TermInSetQuery optimization when all docs in a field match a term (#11828)

2025-02-07 02:28:49 +00:00 · 2022-09-29 06:59:59 -07:00 · 2022-09-29 06:59:59 -07:00 · 44b4602776
commit 44b4602776
parent 367cd2ea95
3 changed files with 26 additions and 3 deletions
--- a/lucene/CHANGES.txt
+++ b/lucene/CHANGES.txt
@ -132,6 +132,10 @@ Optimizations
 * GITHUB#11803: DrillSidewaysScorer has improved to leverage "advance" instead of "next" where
  possible, and splits out first and second phase checks to delay match confirmation. (Greg Miller)

+* GITHUB#11828: Tweak TermInSetQuery "dense" optimization to only require all terms present in a
+  given field to match a term (rather than all docs in a segment).
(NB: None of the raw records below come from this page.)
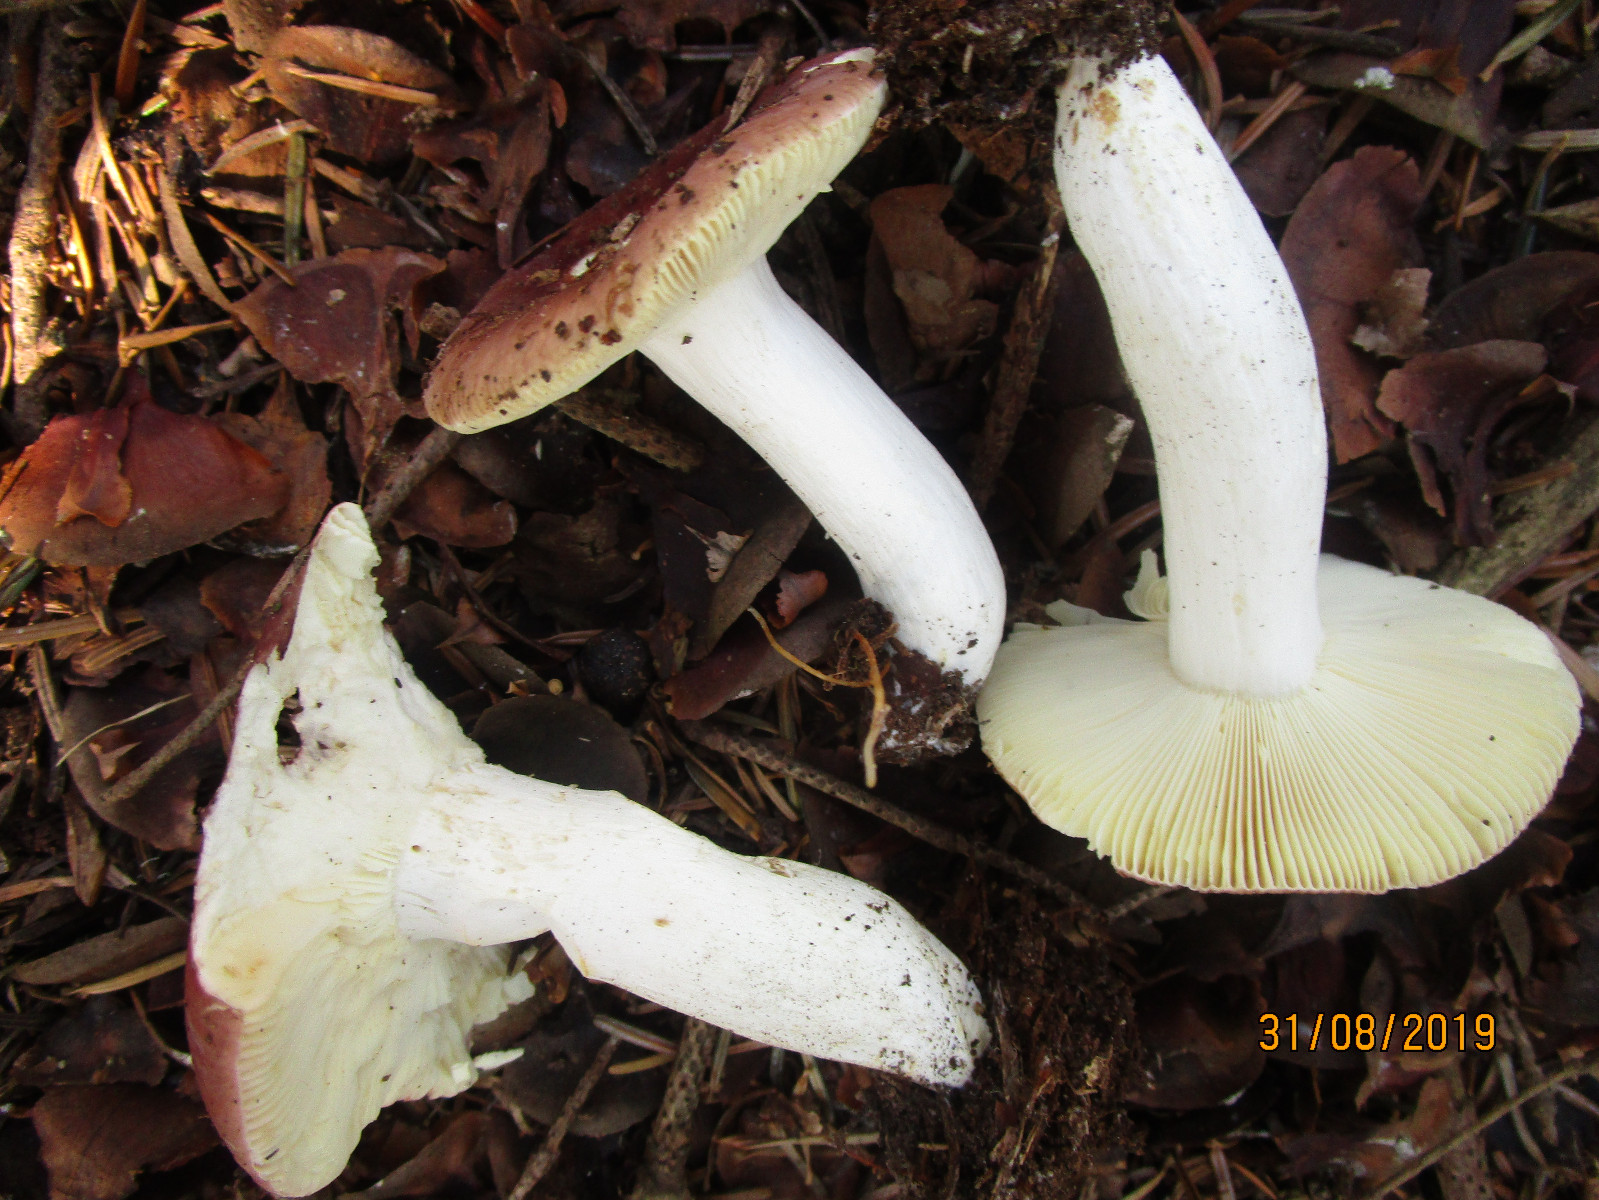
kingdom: Fungi
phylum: Basidiomycota
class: Agaricomycetes
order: Russulales
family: Russulaceae
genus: Russula
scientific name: Russula badia
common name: peber-skørhat
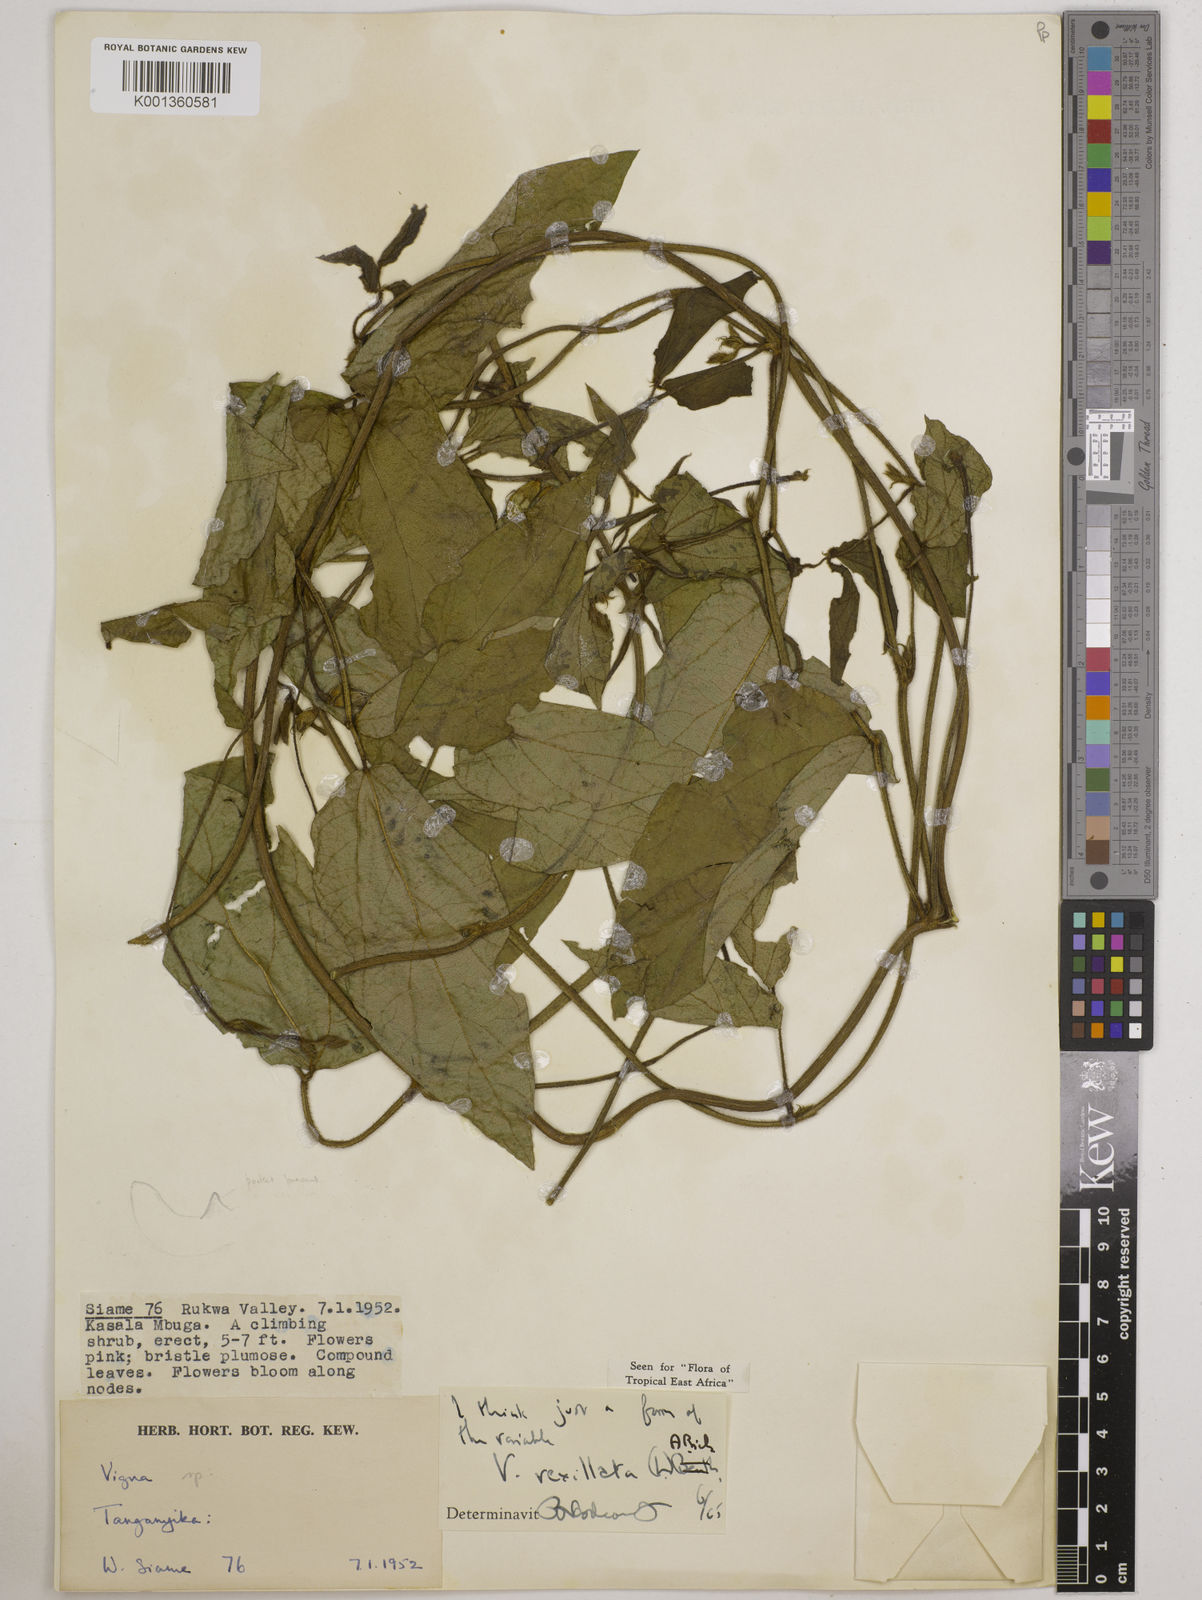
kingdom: Plantae
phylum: Tracheophyta
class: Magnoliopsida
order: Fabales
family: Fabaceae
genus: Vigna
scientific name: Vigna vexillata
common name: Zombi pea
This is consistent with
+  MultiTermQueryConstantScoreWrapper. (Greg Miller)
+
 Other
 ---------------------
 * LUCENE-10423: Remove usages of System.currentTimeMillis() from tests. (Marios Trivyzas)
--- a/lucene/core/src/java/org/apache/lucene/search/TermInSetQuery.java
+++ b/lucene/core/src/java/org/apache/lucene/search/TermInSetQuery.java
@ -266,6 +266,7 @@ public class TermInSetQuery extends Query implements Accountable {
        if (terms == null) {
          return null;
        }
+        final int fieldDocCount = terms.getDocCount();
        TermsEnum termsEnum = terms.iterator();
        PostingsEnum docs = null;
        TermIterator iterator = termData.iterator();
@ -281,8 +282,18 @@ public class TermInSetQuery extends Query implements Accountable {
        for (BytesRef term = iterator.next(); term != null; term = iterator.next()) {
          assert field.equals(iterator.field());
          if (termsEnum.seekExact(term)) {
-            if (reader.maxDoc() == termsEnum.docFreq()) {
-              return new WeightOrDocIdSet(DocIdSet.all(reader.maxDoc()));
+            // If a term contains all docs with a value for the specified field (likely rare),
+            // we can discard the other terms and just use the dense term's postings:
+            int docFreq = termsEnum.docFreq();
+            if (fieldDocCount == docFreq) {
+              TermStates termStates = new TermStates(searcher.getTopReaderContext());
+              termStates.register(
+                  termsEnum.termState(), context.ord, docFreq, termsEnum.totalTermFreq());
+              Query q =
+                  new ConstantScoreQuery(
+                      new TermQuery(new Term(field, termsEnum.term()), termStates));
+              Weight weight = searcher.rewrite(q).createWeight(searcher, scoreMode, score());
+              return new WeightOrDocIdSet(weight);
            }

            if (matchingTerms == null) {
@ -304,6 +315,7 @@ public class TermInSetQuery extends Query implements Accountable {
            }
          }
        }
+
        if (matchingTerms != null) {
          assert builder == null;
          BooleanQuery.Builder bq = new BooleanQuery.Builder();
--- a/lucene/core/src/test/org/apache/lucene/search/TestTermInSetQuery.java
+++ b/lucene/core/src/test/org/apache/lucene/search/TestTermInSetQuery.java
@ -51,7 +51,7 @@ import org.apache.lucene.util.automaton.ByteRunAutomaton;

 public class TestTermInSetQuery extends LuceneTestCase {

-  public void testAllDocsTerm() throws IOException {
+  public void testAllDocsInFieldTerm() throws IOException {
    Directory dir = newDirectory();
    RandomIndexWriter iw = new RandomIndexWriter(random(), dir);
    String field = "f";
@ -69,6 +69,7 @@ public class TestTermInSetQuery extends LuceneTestCase {
      otherTerms[idx++] = term;
    }

+    // Every doc with a value for `field` will contain `denseTerm`:
    int numDocs = 10 * otherTerms.length;
    for (int i = 0; i < numDocs; i++) {
      Document doc = new Document();
@ -78,6 +79,12 @@ public class TestTermInSetQuery extends LuceneTestCase {
      iw.addDocument(doc);
    }

+    // Make sure there are some docs in the index that don't contain a value for the field at all:
+    for (int i = 0; i < 100; i++) {
+      Document doc = new Document();
+      doc.add(new StringField("foo", "bar", Store.NO));
+    }
+
    IndexReader reader = iw.getReader();
    IndexSearcher searcher = newSearcher(reader);
    iw.close();